Putting everything together

from playwright.sync_api import sync_playwright
from lxml import html
import csv

# URL for the Google Flights search page
url = "https link"

def get_page_content(url):
    """Fetches the HTML content of the given URL using Playwright."""
    with sync_playwright() as p:
        browser = p.chromium.launch(headless=False)  # Launch browser in headful mode
        context = browser.new_context()  # Create a new browser context
        page = context.new_page()  # Open a new page
        page.goto(url)  # Navigate to the specified URL
        page.wait_for_timeout(10000)  # Wait for 10 seconds to ensure the page loads completely
        content = page.content()  # Get the page content
        browser.close()  # Close the browser
    return content

# Fetch the page content
page_content = get_page_content(url)

# Parse the HTML content using lxml
tree = html.fromstring(page_content)

# Extracting flight search details
from_location = tree.xpath('//input[@aria-label="Where from?"]/@value')[0]
to_location = tree.xpath('//input[@aria-label="Where to?"]/@value')[0]
departure_date = tree.xpath('//input[@placeholder="Departure"]/@value')[0]
return_date = tree.xpath('//input[@placeholder="Return"]/@value')[0]

# Initialize a list to store flight details
flights = []

# Extract flight elements from the parsed HTML
flight_elements = tree.xpath('//li[@class="pIav2d"]')
for flight in flight_elements:
    airway = flight.xpath('.//div[@class="sSHqwe tPgKwe ogfYpf"]/span/text()')[0].strip()
    details = flight.xpath('.//span[@class="mv1WYe"]/@aria-label')[0]
    departure = flight.xpath('.//span[@jscontroller="cNtv4b"]/span/text()')[0].strip()
    arrival = flight.xpath('.//span[@jscontroller="cNtv4b"]/span/text()')[1].strip()
    travel_time = flight.xpath('.//div[@class="gvkrdb AdWm1c tPgKwe ogfYpf"]/text()')[0].strip()
    price = flight.xpath('.//div[@class="U3gSDe"]/div/div[2]/span/text()')[0].strip()

    # Append flight details to the list
    flights.append({
        'Airway': airway,
        'Details': details,
        'Departure': departure,
        'Arrival': arrival,
        'Travel Time': travel_time,
        'Price': price,
        'From': from_location,
        'To': to_location,
        'Departure Date': departure_date,
        'Return Date': return_date
    })

# Define the CSV file path
csv_file = 'google_flights.csv'

# Define CSV fieldnames
fieldnames = ['Airway', 'Details', 'Departure', 'Arrival', 'Travel Time', 'Price', 'From', 'To', 'Departure Date', 'Return Date']

# Writing the extracted flight details to a CSV file
with open(csv_file, mode='w', newline='', encoding='utf-8') as file:
    writer = csv.DictWriter(file, fieldnames=fieldnames)
    writer.writeheader()  # Write the header row
    for flight in flights:
        writer.writerow(flight)  # Write each flight's details

print(f"Data saved to {csv_file}")

To reduce the risk of detection while scraping data, it's advisable to incorporate delays between requests and utilize proxies.
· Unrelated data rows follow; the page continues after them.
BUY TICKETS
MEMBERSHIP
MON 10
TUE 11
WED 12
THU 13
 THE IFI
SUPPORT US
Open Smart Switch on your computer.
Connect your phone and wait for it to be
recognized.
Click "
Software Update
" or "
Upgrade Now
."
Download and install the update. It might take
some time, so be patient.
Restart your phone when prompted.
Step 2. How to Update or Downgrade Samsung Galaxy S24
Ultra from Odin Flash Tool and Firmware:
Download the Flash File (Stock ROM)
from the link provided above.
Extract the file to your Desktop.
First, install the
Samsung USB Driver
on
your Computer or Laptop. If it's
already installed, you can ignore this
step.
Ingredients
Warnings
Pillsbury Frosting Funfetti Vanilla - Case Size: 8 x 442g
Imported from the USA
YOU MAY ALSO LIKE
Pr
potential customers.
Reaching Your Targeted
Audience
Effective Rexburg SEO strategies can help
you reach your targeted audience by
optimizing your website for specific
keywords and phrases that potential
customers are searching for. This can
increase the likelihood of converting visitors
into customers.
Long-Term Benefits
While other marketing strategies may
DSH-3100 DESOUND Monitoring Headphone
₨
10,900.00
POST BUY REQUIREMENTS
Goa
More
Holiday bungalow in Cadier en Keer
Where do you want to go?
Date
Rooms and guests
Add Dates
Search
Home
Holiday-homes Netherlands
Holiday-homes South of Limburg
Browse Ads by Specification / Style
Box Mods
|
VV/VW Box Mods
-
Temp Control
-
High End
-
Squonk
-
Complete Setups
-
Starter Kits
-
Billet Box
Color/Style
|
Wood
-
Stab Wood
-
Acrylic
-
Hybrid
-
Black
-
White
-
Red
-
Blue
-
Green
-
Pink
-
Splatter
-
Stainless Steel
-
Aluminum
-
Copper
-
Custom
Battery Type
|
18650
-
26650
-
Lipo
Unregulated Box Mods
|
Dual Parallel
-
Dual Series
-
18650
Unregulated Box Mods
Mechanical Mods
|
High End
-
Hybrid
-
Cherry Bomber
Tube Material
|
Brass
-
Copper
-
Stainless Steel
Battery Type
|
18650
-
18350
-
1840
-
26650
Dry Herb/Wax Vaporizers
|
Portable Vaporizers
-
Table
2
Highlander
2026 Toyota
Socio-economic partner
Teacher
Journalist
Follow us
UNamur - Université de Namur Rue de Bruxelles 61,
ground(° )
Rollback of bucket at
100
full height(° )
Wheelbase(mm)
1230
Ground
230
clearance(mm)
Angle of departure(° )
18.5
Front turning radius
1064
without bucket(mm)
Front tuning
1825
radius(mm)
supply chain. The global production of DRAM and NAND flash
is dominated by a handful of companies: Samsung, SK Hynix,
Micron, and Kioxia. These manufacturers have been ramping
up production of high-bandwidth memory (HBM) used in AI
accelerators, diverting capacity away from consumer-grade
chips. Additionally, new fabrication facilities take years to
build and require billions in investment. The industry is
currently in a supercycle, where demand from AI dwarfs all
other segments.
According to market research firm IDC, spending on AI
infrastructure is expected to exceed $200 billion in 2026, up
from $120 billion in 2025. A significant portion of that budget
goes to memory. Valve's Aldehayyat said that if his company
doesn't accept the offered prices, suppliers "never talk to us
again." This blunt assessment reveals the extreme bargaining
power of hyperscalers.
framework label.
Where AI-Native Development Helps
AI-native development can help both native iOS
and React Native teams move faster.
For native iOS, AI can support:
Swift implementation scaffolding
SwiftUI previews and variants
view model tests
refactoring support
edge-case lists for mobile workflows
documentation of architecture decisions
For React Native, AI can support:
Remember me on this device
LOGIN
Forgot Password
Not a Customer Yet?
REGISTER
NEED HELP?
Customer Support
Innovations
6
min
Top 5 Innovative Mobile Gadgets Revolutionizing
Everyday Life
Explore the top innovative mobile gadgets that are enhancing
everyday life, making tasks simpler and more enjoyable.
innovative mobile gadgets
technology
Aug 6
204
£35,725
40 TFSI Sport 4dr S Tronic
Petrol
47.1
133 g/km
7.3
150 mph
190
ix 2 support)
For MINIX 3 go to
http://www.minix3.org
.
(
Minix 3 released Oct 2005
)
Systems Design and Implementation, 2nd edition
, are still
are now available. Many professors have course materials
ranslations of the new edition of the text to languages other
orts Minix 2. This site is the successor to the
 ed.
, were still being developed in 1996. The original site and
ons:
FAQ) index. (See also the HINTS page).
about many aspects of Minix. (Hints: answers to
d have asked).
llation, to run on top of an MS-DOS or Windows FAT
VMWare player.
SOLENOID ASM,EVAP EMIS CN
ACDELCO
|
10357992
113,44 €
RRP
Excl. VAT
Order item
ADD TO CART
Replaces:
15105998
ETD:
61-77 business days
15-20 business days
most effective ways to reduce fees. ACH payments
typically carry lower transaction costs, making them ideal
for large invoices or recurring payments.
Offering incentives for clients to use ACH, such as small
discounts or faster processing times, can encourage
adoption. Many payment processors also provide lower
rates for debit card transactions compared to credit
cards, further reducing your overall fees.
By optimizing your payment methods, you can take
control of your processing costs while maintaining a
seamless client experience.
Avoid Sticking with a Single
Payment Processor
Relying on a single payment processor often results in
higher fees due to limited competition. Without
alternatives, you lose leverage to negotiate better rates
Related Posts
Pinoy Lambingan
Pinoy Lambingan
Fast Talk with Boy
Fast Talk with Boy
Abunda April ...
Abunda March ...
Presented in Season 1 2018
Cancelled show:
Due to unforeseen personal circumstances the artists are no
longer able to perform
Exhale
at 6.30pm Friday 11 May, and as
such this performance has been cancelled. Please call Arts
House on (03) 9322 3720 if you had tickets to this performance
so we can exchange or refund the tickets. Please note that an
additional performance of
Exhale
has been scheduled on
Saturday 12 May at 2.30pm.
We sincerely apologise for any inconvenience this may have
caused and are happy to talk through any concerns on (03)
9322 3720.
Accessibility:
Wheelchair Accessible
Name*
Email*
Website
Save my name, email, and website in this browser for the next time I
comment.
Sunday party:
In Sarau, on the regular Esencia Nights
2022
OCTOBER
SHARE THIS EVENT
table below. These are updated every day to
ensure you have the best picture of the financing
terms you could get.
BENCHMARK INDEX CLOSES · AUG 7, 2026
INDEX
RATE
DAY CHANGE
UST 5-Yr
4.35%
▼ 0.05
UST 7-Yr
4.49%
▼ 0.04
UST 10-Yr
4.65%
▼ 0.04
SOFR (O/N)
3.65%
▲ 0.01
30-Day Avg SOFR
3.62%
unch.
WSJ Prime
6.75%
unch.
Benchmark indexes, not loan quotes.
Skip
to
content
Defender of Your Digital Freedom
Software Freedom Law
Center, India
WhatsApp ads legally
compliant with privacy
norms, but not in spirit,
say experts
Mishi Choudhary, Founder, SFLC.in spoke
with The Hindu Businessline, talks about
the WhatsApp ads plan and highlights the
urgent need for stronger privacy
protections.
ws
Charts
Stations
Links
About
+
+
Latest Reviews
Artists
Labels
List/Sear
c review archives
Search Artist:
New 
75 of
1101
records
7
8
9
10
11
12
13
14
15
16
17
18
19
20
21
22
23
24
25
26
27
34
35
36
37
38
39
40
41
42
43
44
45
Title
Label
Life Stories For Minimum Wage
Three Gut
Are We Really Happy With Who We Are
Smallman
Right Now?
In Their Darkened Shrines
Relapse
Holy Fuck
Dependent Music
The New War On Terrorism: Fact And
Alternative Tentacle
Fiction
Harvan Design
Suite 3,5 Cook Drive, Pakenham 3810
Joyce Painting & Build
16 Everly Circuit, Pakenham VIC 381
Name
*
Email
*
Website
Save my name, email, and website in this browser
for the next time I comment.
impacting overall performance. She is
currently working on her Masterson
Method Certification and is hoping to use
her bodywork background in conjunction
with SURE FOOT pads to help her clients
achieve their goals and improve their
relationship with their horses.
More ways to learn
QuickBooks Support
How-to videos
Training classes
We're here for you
Implementing delays helps mimic human interaction, making it harder for websites to detect automated scraping activities. For proxy selection, residential dynamic proxies are recommended because they offer a high trust level and are less likely to be blocked due to their dynamic nature. Alternatively, you can use a pool of static ISP proxies, which provide a stable and fast connection, enhancing the reliability of your data extraction process. These strategies help evade protective measures that websites use to identify and block scraping bots.